7. Check for Ground Fault: Touch one probe to any of the terminals (C, S, or R) and the other probe to the metal casing of the compressor. The reading should be infinite (OL or open loop), indicating no continuity to ground. Any resistance reading here signifies a ground fault.

Interpreting the Results

Once you have your readings, compare them to the manufacturer's specifications. Here's how to interpret common scenarios:

• All readings are within specifications: The internal windings of the compressor are likely in good condition. The problem may lie elsewhere in the system.
• One reading is significantly higher or lower than expected: This suggests a fault in the corresponding winding (e.g., a high reading between C and R might indicate a faulty run winding).
• One reading is infinite (OL) or zero (0): This indicates an open circuit (broken winding) or a short circuit (windings touching each other or the casing), respectively. In either case, the compressor is likely bad.
• Infinite resistance (OL) when testing to ground: This is normal and indicates the windings are not shorted to the compressor body.
• Low or zero resistance to ground: This indicates a ground fault, meaning the windings are shorted to the compressor's metal casing. The compressor is bad.

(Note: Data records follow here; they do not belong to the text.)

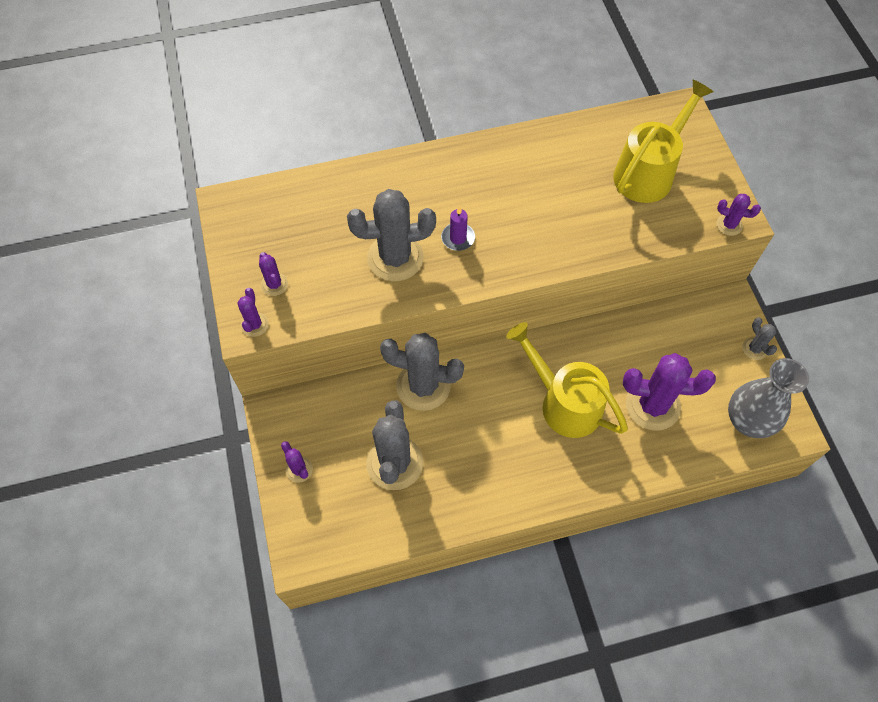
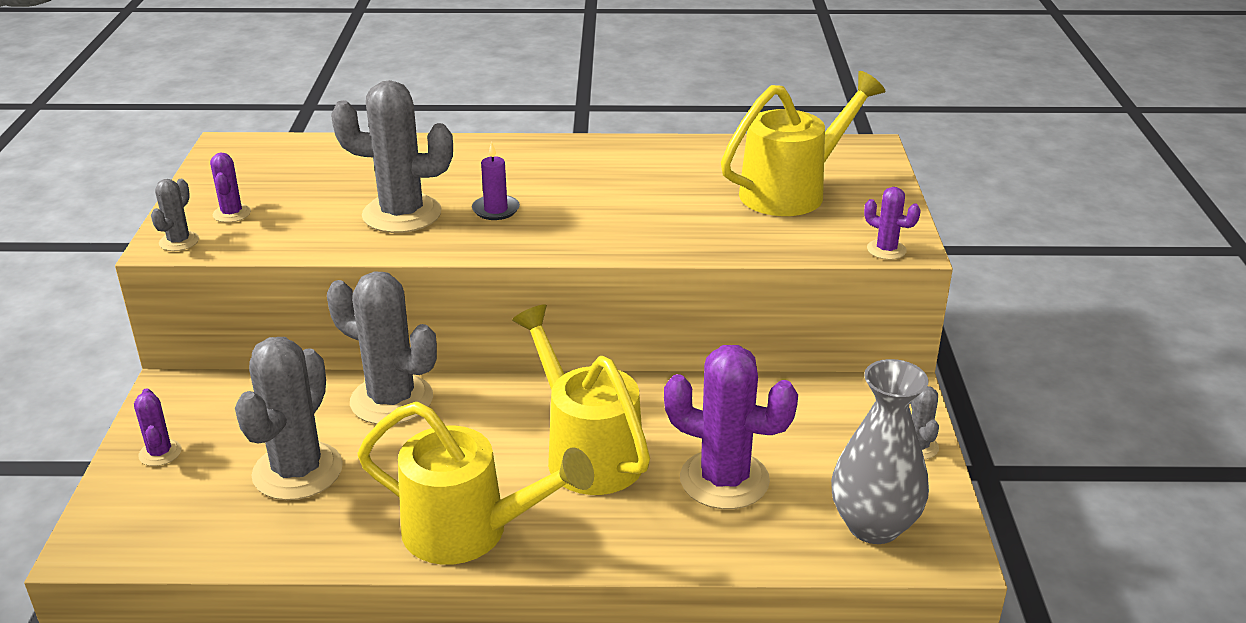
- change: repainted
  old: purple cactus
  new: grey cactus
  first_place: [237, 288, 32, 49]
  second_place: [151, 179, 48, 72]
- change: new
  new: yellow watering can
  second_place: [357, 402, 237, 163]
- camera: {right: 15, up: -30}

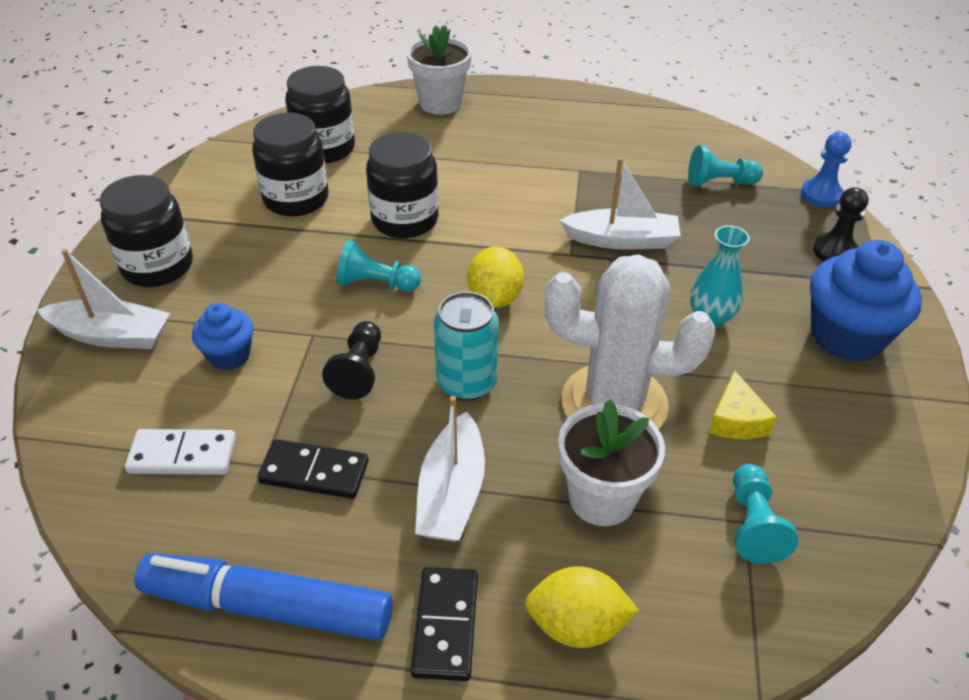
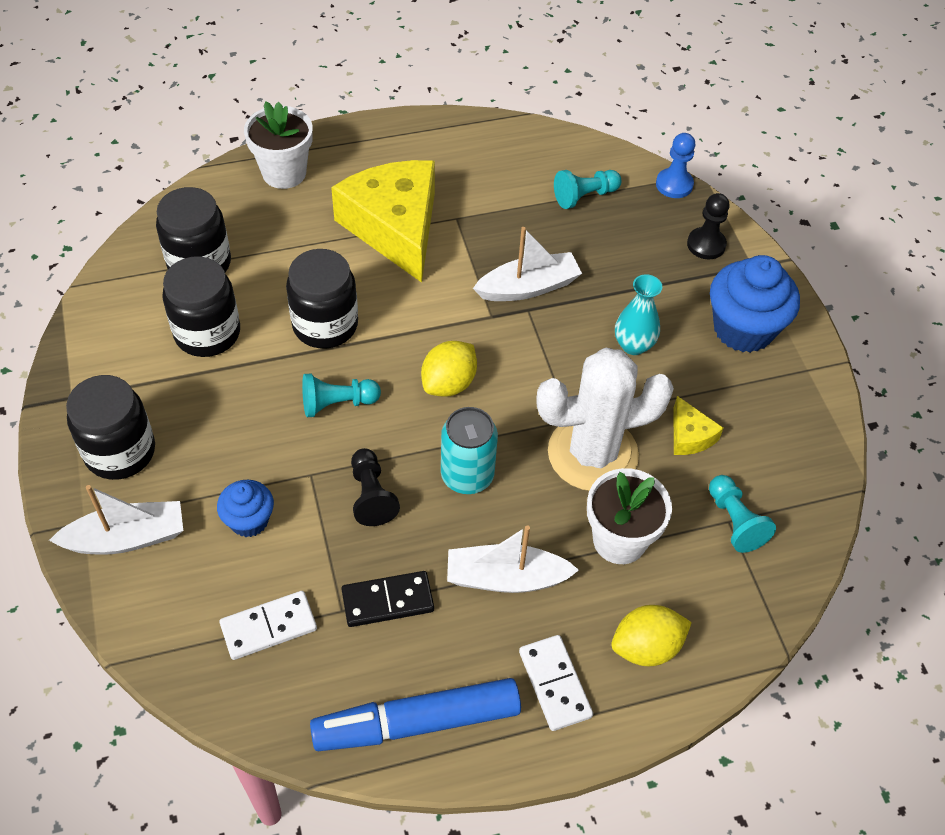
- change: repainted
  old: black domino
  new: white domino
  first_place: [411, 567, 67, 114]
  second_place: [519, 635, 74, 96]
- change: rotated
  old: white boat
  first_place: [415, 396, 70, 146]
  second_place: [447, 525, 132, 68]
  degrees: 105
- change: rotated
  old: yellow lemon
  first_place: [467, 246, 57, 62]
  second_place: [421, 341, 56, 56]
  degrees: 60
- change: new
  new: yellow cheese
  second_place: [331, 160, 104, 123]
- camera: {right: -25, up: 10}

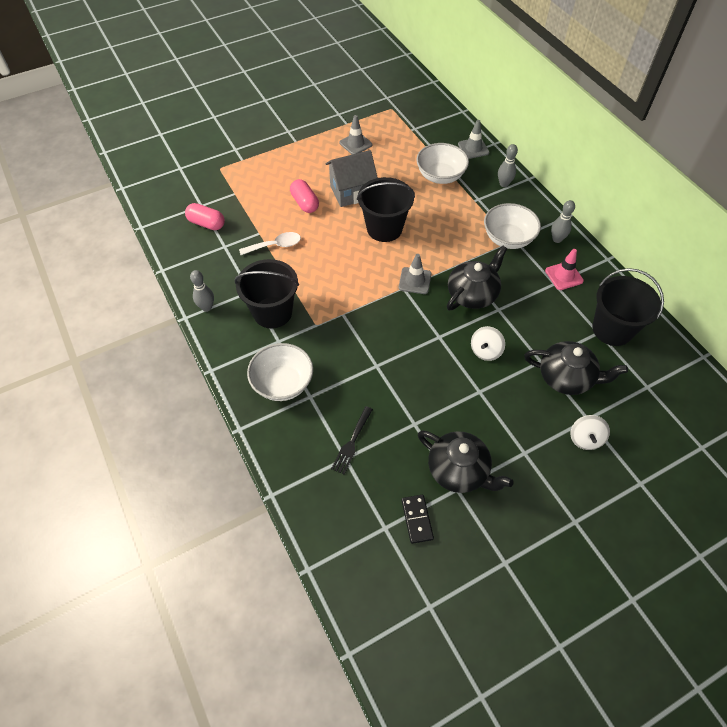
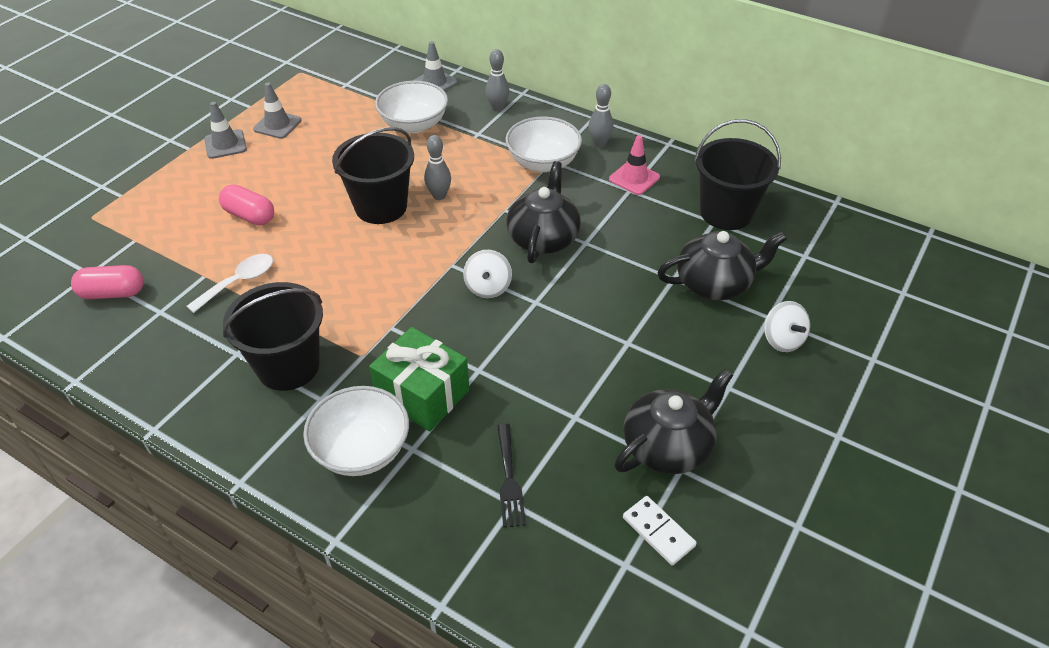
- change: shifted
  old: grey bowling pin
  first_place: [190, 270, 24, 42]
  second_place: [424, 135, 27, 65]
- change: gone
  old: grey house
  first_place: [325, 150, 53, 57]
- change: shifted
  old: grey traffic cone
  first_place: [399, 254, 32, 40]
  second_place: [204, 102, 43, 57]
- change: repainted
  old: black domino
  new: white domino
  first_place: [402, 495, 32, 49]
  second_place: [623, 496, 74, 70]
- change: rotated
  old: black teapot
  first_place: [418, 431, 96, 62]
  second_place: [614, 369, 119, 105]
  degrees: -45
- change: shifted
  old: white spinning top
  first_place: [471, 326, 34, 35]
  second_place: [463, 250, 49, 48]
- change: new
  new: green gift
  second_place: [369, 327, 100, 104]
- camera: {right: -30, up: -10}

Important Note: Sometimes, a compressor may pass the resistance test but still be faulty. This is because the windings could be internally shorted in a way that doesn't register on a simple resistance test, or the compressor might be mechanically seized. Therefore, ohming out is a diagnostic tool, not a definitive guarantee of a working compressor.

Troubleshooting Beyond Ohming

If the resistance tests indicate a problem with the compressor, it generally needs to be replaced. If the tests show the compressor is good, you'll need to investigate other components such as the start capacitor, run capacitor, potential relay, overload protector, or control board. Checking these components and their connections is the next logical step in diagnosing the system's failure.